- Your instructions: Reproduce these rows with every "Lesson" changed to "Takeaway", leaving everything else unchanged.

- Task input:
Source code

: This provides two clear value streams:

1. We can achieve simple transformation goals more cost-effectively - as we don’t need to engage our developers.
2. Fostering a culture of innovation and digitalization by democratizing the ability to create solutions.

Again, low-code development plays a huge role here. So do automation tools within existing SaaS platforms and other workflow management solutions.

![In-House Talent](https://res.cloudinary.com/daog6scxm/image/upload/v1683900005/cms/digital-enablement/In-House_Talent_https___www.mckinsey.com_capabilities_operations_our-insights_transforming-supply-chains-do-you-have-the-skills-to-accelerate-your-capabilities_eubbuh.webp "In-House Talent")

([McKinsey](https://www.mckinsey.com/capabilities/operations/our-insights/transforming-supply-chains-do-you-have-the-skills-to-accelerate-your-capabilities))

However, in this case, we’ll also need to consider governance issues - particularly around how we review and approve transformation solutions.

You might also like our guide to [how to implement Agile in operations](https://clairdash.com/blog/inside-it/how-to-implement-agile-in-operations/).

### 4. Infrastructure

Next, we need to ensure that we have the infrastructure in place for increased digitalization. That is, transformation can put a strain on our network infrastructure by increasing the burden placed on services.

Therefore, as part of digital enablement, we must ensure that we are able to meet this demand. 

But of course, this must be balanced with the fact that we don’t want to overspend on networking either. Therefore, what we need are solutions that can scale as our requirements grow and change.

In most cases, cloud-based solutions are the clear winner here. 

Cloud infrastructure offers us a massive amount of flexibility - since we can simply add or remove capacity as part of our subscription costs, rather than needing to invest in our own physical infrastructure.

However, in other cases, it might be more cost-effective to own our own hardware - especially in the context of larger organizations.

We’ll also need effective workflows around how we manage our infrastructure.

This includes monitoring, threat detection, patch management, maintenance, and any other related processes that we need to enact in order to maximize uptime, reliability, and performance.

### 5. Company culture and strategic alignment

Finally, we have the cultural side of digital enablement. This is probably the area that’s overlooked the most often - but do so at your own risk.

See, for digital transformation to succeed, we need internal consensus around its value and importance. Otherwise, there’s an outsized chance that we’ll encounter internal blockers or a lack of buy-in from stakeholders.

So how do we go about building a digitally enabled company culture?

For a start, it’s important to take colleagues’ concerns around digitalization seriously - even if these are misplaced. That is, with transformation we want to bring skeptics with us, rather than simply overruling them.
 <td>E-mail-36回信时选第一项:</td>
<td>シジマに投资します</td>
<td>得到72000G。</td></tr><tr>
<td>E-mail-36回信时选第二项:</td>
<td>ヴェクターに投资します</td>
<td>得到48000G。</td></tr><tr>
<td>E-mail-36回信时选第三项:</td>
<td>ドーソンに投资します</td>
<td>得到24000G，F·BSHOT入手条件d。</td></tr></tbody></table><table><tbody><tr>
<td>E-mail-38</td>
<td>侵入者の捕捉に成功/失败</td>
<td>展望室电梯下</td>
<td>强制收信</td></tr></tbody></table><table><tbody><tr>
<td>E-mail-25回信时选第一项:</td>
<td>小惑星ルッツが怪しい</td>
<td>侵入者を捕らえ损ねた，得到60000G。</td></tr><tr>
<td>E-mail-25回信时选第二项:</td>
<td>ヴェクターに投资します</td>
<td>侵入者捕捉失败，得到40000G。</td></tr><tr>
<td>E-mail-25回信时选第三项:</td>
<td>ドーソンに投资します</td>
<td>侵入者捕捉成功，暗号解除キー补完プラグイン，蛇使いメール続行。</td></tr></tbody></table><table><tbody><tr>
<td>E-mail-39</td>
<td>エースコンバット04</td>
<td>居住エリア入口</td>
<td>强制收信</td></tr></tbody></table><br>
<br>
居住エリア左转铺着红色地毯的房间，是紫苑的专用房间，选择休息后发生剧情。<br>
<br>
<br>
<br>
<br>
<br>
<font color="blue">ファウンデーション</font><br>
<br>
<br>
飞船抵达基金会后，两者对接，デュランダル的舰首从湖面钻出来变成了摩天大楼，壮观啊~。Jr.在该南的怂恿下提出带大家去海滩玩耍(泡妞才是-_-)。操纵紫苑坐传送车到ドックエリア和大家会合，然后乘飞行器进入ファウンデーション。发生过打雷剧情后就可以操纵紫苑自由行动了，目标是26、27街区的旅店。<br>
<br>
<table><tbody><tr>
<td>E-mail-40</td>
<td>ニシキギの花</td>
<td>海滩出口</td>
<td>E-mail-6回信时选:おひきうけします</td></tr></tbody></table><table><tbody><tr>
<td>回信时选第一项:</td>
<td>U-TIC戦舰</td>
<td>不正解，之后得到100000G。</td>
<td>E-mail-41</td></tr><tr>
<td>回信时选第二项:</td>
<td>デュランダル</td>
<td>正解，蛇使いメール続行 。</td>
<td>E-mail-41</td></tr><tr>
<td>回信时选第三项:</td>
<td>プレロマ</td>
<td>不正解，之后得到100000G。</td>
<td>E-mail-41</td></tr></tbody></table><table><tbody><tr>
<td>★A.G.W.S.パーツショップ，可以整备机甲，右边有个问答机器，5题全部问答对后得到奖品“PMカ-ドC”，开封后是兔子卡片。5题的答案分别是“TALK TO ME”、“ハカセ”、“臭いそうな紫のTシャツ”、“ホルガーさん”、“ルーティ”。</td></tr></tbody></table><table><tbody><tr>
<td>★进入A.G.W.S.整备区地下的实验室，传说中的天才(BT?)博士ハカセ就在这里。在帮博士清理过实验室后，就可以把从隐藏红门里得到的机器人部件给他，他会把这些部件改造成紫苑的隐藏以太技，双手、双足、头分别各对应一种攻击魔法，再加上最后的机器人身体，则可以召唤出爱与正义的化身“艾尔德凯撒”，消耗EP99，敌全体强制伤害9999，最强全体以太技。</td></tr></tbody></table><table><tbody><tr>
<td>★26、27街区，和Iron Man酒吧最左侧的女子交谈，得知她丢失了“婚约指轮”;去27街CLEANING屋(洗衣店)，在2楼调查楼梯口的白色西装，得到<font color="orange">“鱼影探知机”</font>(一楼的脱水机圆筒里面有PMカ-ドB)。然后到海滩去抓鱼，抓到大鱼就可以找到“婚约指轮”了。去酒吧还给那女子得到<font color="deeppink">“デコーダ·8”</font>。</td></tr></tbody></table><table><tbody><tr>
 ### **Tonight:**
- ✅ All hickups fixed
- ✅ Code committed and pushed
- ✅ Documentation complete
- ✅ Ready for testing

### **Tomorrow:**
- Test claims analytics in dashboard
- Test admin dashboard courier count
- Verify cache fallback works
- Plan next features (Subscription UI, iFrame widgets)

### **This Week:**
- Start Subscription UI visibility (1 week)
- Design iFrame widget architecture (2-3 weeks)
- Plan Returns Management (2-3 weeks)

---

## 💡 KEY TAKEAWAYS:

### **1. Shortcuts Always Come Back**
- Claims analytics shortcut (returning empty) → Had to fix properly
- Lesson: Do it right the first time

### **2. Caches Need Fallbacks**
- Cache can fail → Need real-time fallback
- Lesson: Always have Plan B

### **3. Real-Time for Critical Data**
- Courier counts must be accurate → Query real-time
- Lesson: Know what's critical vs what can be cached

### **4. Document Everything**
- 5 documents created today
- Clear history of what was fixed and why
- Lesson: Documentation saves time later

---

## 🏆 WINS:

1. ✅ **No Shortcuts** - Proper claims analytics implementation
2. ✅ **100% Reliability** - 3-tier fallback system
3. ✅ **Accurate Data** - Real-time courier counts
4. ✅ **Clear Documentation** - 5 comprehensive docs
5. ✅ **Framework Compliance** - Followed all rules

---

- The completed task:
Source code

: This provides two clear value streams:

1. We can achieve simple transformation goals more cost-effectively - as we don’t need to engage our developers.
2. Fostering a culture of innovation and digitalization by democratizing the ability to create solutions.

Again, low-code development plays a huge role here. So do automation tools within existing SaaS platforms and other workflow management solutions.

![In-House Talent](https://res.cloudinary.com/daog6scxm/image/upload/v1683900005/cms/digital-enablement/In-House_Talent_https___www.mckinsey.com_capabilities_operations_our-insights_transforming-supply-chains-do-you-have-the-skills-to-accelerate-your-capabilities_eubbuh.webp "In-House Talent")

([McKinsey](https://www.mckinsey.com/capabilities/operations/our-insights/transforming-supply-chains-do-you-have-the-skills-to-accelerate-your-capabilities))

However, in this case, we’ll also need to consider governance issues - particularly around how we review and approve transformation solutions.

You might also like our guide to [how to implement Agile in operations](https://clairdash.com/blog/inside-it/how-to-implement-agile-in-operations/).

### 4. Infrastructure

Next, we need to ensure that we have the infrastructure in place for increased digitalization. That is, transformation can put a strain on our network infrastructure by increasing the burden placed on services.

Therefore, as part of digital enablement, we must ensure that we are able to meet this demand. 

But of course, this must be balanced with the fact that we don’t want to overspend on networking either. Therefore, what we need are solutions that can scale as our requirements grow and change.

In most cases, cloud-based solutions are the clear winner here. 

Cloud infrastructure offers us a massive amount of flexibility - since we can simply add or remove capacity as part of our subscription costs, rather than needing to invest in our own physical infrastructure.

However, in other cases, it might be more cost-effective to own our own hardware - especially in the context of larger organizations.

We’ll also need effective workflows around how we manage our infrastructure.

This includes monitoring, threat detection, patch management, maintenance, and any other related processes that we need to enact in order to maximize uptime, reliability, and performance.

### 5. Company culture and strategic alignment

Finally, we have the cultural side of digital enablement. This is probably the area that’s overlooked the most often - but do so at your own risk.

See, for digital transformation to succeed, we need internal consensus around its value and importance. Otherwise, there’s an outsized chance that we’ll encounter internal blockers or a lack of buy-in from stakeholders.

So how do we go about building a digitally enabled company culture?

For a start, it’s important to take colleagues’ concerns around digitalization seriously - even if these are misplaced. That is, with transformation we want to bring skeptics with us, rather than simply overruling them.
 <td>E-mail-36回信时选第一项:</td>
<td>シジマに投资します</td>
<td>得到72000G。</td></tr><tr>
<td>E-mail-36回信时选第二项:</td>
<td>ヴェクターに投资します</td>
<td>得到48000G。</td></tr><tr>
<td>E-mail-36回信时选第三项:</td>
<td>ドーソンに投资します</td>
<td>得到24000G，F·BSHOT入手条件d。</td></tr></tbody></table><table><tbody><tr>
<td>E-mail-38</td>
<td>侵入者の捕捉に成功/失败</td>
<td>展望室电梯下</td>
<td>强制收信</td></tr></tbody></table><table><tbody><tr>
<td>E-mail-25回信时选第一项:</td>
<td>小惑星ルッツが怪しい</td>
<td>侵入者を捕らえ损ねた，得到60000G。</td></tr><tr>
<td>E-mail-25回信时选第二项:</td>
<td>ヴェクターに投资します</td>
<td>侵入者捕捉失败，得到40000G。</td></tr><tr>
<td>E-mail-25回信时选第三项:</td>
<td>ドーソンに投资します</td>
<td>侵入者捕捉成功，暗号解除キー补完プラグイン，蛇使いメール続行。</td></tr></tbody></table><table><tbody><tr>
<td>E-mail-39</td>
<td>エースコンバット04</td>
<td>居住エリア入口</td>
<td>强制收信</td></tr></tbody></table><br>
<br>
居住エリア左转铺着红色地毯的房间，是紫苑的专用房间，选择休息后发生剧情。<br>
<br>
<br>
<br>
<br>
<br>
<font color="blue">ファウンデーション</font><br>
<br>
<br>
飞船抵达基金会后，两者对接，デュランダル的舰首从湖面钻出来变成了摩天大楼，壮观啊~。Jr.在该南的怂恿下提出带大家去海滩玩耍(泡妞才是-_-)。操纵紫苑坐传送车到ドックエリア和大家会合，然后乘飞行器进入ファウンデーション。发生过打雷剧情后就可以操纵紫苑自由行动了，目标是26、27街区的旅店。<br>
<br>
<table><tbody><tr>
<td>E-mail-40</td>
<td>ニシキギの花</td>
<td>海滩出口</td>
<td>E-mail-6回信时选:おひきうけします</td></tr></tbody></table><table><tbody><tr>
<td>回信时选第一项:</td>
<td>U-TIC戦舰</td>
<td>不正解，之后得到100000G。</td>
<td>E-mail-41</td></tr><tr>
<td>回信时选第二项:</td>
<td>デュランダル</td>
<td>正解，蛇使いメール続行 。</td>
<td>E-mail-41</td></tr><tr>
<td>回信时选第三项:</td>
<td>プレロマ</td>
<td>不正解，之后得到100000G。</td>
<td>E-mail-41</td></tr></tbody></table><table><tbody><tr>
<td>★A.G.W.S.パーツショップ，可以整备机甲，右边有个问答机器，5题全部问答对后得到奖品“PMカ-ドC”，开封后是兔子卡片。5题的答案分别是“TALK TO ME”、“ハカセ”、“臭いそうな紫のTシャツ”、“ホルガーさん”、“ルーティ”。</td></tr></tbody></table><table><tbody><tr>
<td>★进入A.G.W.S.整备区地下的实验室，传说中的天才(BT?)博士ハカセ就在这里。在帮博士清理过实验室后，就可以把从隐藏红门里得到的机器人部件给他，他会把这些部件改造成紫苑的隐藏以太技，双手、双足、头分别各对应一种攻击魔法，再加上最后的机器人身体，则可以召唤出爱与正义的化身“艾尔德凯撒”，消耗EP99，敌全体强制伤害9999，最强全体以太技。</td></tr></tbody></table><table><tbody><tr>
<td>★26、27街区，和Iron Man酒吧最左侧的女子交谈，得知她丢失了“婚约指轮”;去27街CLEANING屋(洗衣店)，在2楼调查楼梯口的白色西装，得到<font color="orange">“鱼影探知机”</font>(一楼的脱水机圆筒里面有PMカ-ドB)。然后到海滩去抓鱼，抓到大鱼就可以找到“婚约指轮”了。去酒吧还给那女子得到<font color="deeppink">“デコーダ·8”</font>。</td></tr></tbody></table><table><tbody><tr>
 ### **Tonight:**
- ✅ All hickups fixed
- ✅ Code committed and pushed
- ✅ Documentation complete
- ✅ Ready for testing

### **Tomorrow:**
- Test claims analytics in dashboard
- Test admin dashboard courier count
- Verify cache fallback works
- Plan next features (Subscription UI, iFrame widgets)

### **This Week:**
- Start Subscription UI visibility (1 week)
- Design iFrame widget architecture (2-3 weeks)
- Plan Returns Management (2-3 weeks)

---

## 💡 KEY TAKEAWAYS:

### **1. Shortcuts Always Come Back**
- Claims analytics shortcut (returning empty) → Had to fix properly
- Takeaway: Do it right the first time

### **2. Caches Need Fallbacks**
- Cache can fail → Need real-time fallback
- Takeaway: Always have Plan B

### **3. Real-Time for Critical Data**
- Courier counts must be accurate → Query real-time
- Takeaway: Know what's critical vs what can be cached

### **4. Document Everything**
- 5 documents created today
- Clear history of what was fixed and why
- Takeaway: Documentation saves time later

---

## 🏆 WINS:

1. ✅ **No Shortcuts** - Proper claims analytics implementation
2. ✅ **100% Reliability** - 3-tier fallback system
3. ✅ **Accurate Data** - Real-time courier counts
4. ✅ **Clear Documentation** - 5 comprehensive docs
5. ✅ **Framework Compliance** - Followed all rules

---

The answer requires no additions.